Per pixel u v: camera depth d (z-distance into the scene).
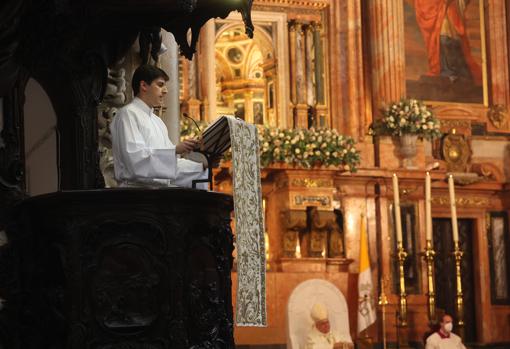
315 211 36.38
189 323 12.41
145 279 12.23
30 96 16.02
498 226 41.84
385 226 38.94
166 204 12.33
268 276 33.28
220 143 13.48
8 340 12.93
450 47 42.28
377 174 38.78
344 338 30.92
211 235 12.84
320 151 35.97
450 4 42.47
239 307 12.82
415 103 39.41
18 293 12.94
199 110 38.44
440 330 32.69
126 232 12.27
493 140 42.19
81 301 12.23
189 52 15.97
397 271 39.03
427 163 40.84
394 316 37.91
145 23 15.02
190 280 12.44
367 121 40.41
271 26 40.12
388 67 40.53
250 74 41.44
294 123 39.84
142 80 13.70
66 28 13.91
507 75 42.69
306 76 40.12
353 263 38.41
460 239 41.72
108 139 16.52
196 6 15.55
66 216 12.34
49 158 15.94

__________

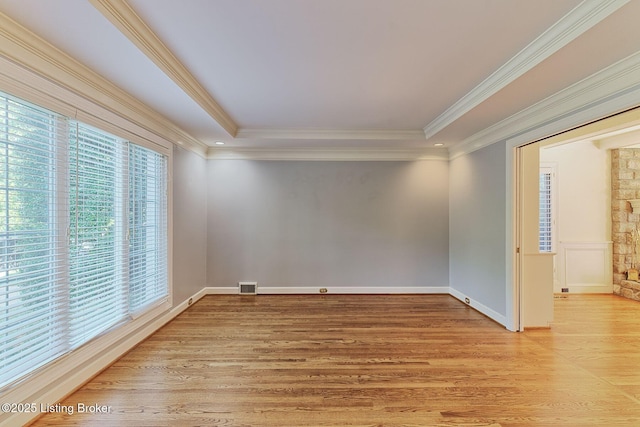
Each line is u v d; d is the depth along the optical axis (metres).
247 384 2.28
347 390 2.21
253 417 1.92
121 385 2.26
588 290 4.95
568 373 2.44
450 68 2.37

__________

### THE TASK
Within the material above, tally each line that contains "depth" and respond with the tally only.

### FINAL ANSWER
2